Monday, November 14, 2011

Pie Week Day 1: The Perfect Pie Crust

 

Welcome to Pie Week!  Today we are going to talk about making the perfect pie crust.  


5 Tips for a Successful Pie Crust
1.  You want to make pastry that is tender and flaky, so you must use correct ingredients, measure them correctly, and follow the written instructions.   This is not a time for improvisation.    
 

2.  Stir flour (I use a whisk), then lightly spoon into the correct measuring cup(s).  
 
3.  Handle the dough as gently as possible.  Gluten develops when the flour is moistened and stirred.  It provides a structure that traps steam during baking, and helps make the pastry flaky. 

4.  Be careful not to over mix when adding the liquid.  After adding liquid, just press the ingredients together to moisten the flour rather than mixing and developing gluten. 

5.  Gather and press dough together with your hands, and flatten it into a disc to make rolling the correct size and shape easier.




Pie Dough
Recipe makes 6 pie crust or 3 double crust pies

In a shallow bowl place:
6 cups of flour
3 cups of Butter Flavor Crisco
3 teaspoons salt

Mix together with clean fingers until the mixture resembles corn meal.

Add 1 ½ cold cups water.  Fold together to form a soft ball of dough. Do NOT knead the dough you just want to combined it.  

 At this point the dough should look marbled.  Divide into 6 pieces. 


 On a floured, work with one piece, roll out with a rolling pin until the dough is very thin.  

Carefully fold into half and then in half again, so it looks like  a triangle.  

Carefully place in pie plate unfold and EASE the crust down into the pan.   The crust should nestle down into the corners.  Don't stretch it ease it down.


This is the dough set on the pan. 



This is the dough eased in.  You pick it up and gently help it fill the corners of the pan.



 Flueting the Edges

Cut off any dough that hangs down on to the counter




Tuck the extra dough under.  So it creates a mound of dough on the rim of the pie pan.


Using your pointer finger and thumb on one hand and your pointer finger on the other pinch the dough to create a wavy crust. 




Pie shells that are to be baked unfilled should be poked with a fork. 



Unfilled pies need to have weight in them when you bake them (or weird bubbles happen).  line the pie crust with parchment paper and fill with dry beans.  Be sure to LINE the pie with something or the beans will make the crust taste funny. 

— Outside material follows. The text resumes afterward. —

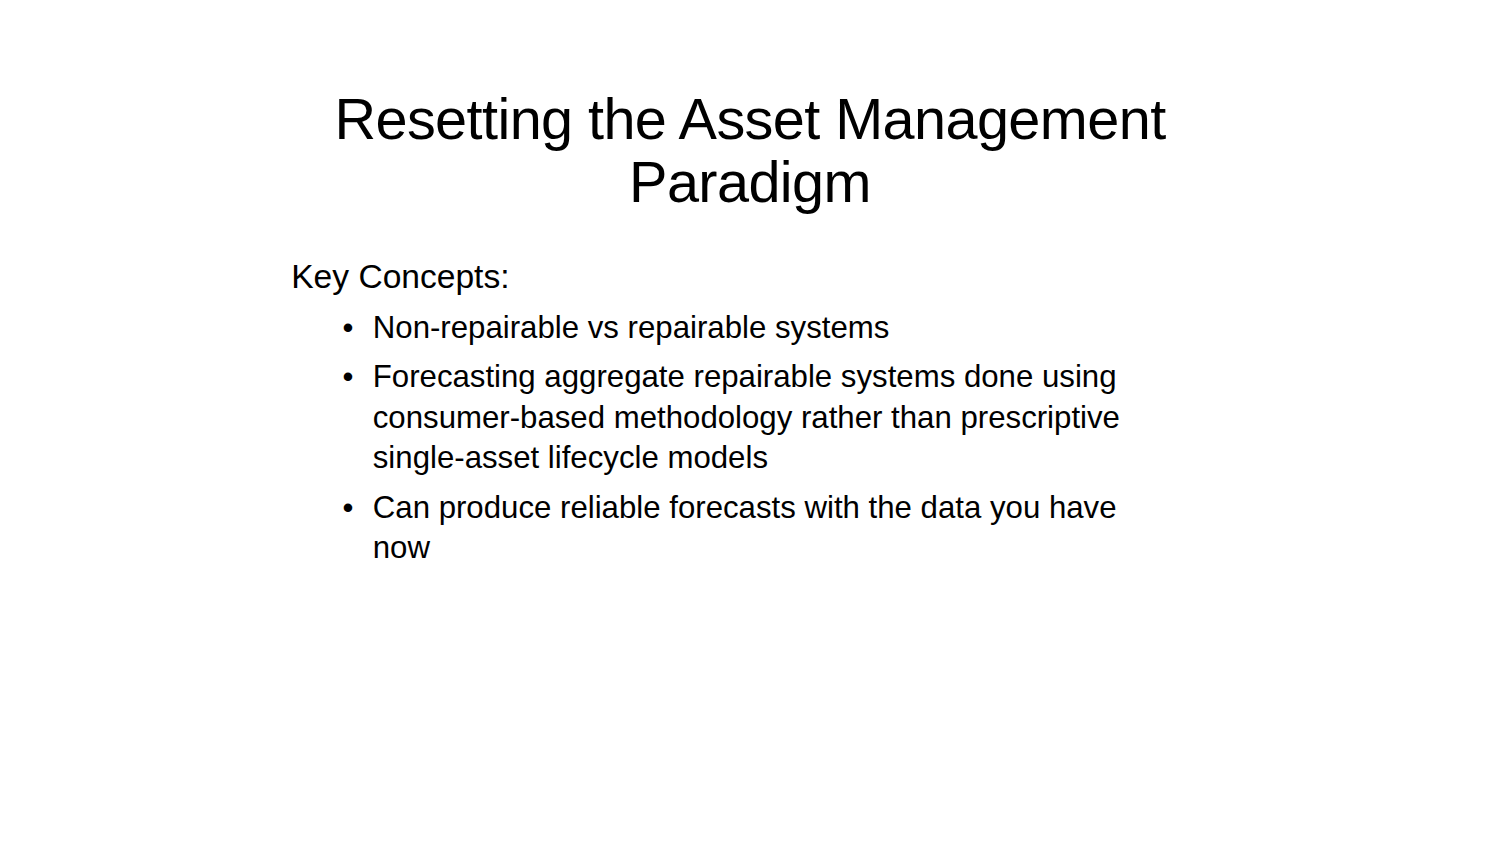Resetting the Asset Management Paradigm
Key Concepts:
Non-repairable vs repairable systems
Forecasting aggregate repairable systems done using consumer-based methodology rather than prescriptive single-asset lifecycle models
Can produce reliable forecasts with the data you have now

Double crust pies need vent holes cut in them.  I used these Pie Cookie Cutters
to cut out a design.  If you are making a LOT of pies be sure to cut different designs in each pie so you can tell the difference. 

Brush the top of you pie crush with milk or egg white to create a beautifully browned crust. 
**Remember to always keep pie dough covered in an airtight container when not working with it. 

Filled pies often leak in the oven.  Place pie on a cookie sheet before placing in the oven, than any drips will be on the cookie sheet and not in your oven.

Bake on the bottom rack of the oven. 
Filled pies at 375 for 1 hour (allow an extra 10 minutes if you are baking frozen pies) If you are using a glass pan (and they do work better) bake at 350.  Bake Pie shells for 8-10 minutes.


Fun Stuff – Flavored Pastry

Add one of the following to the flour before mixing:
}  1 t. cinnamon
}  1 ½ t. citrus peel
}  2 T. finely chopped nuts
}  1 t. celery seed

Fun Stuff – Garnishes

}   Place a doily or stencil on top of pie.  Sprinkle with powdered sugar, cocoa powder or ground nuts.
}   Drizzle syrup on the plate before placing pie on it, or place pie on the plate, and drizzle over pie and plate.
}   Blend fruit and pour a thin layer of “sauce” on the plate.  Drop chocolate syrup or heavy cream at intervals, and drag a knife blade through the dots to “Sauce Paint”.
}   Pastry cut-outs can be placed on, or around the edge of an un-cooked shell.  They may    also be baked at 450° for up to 10 minutes, and arranged on top of a cooked pastry.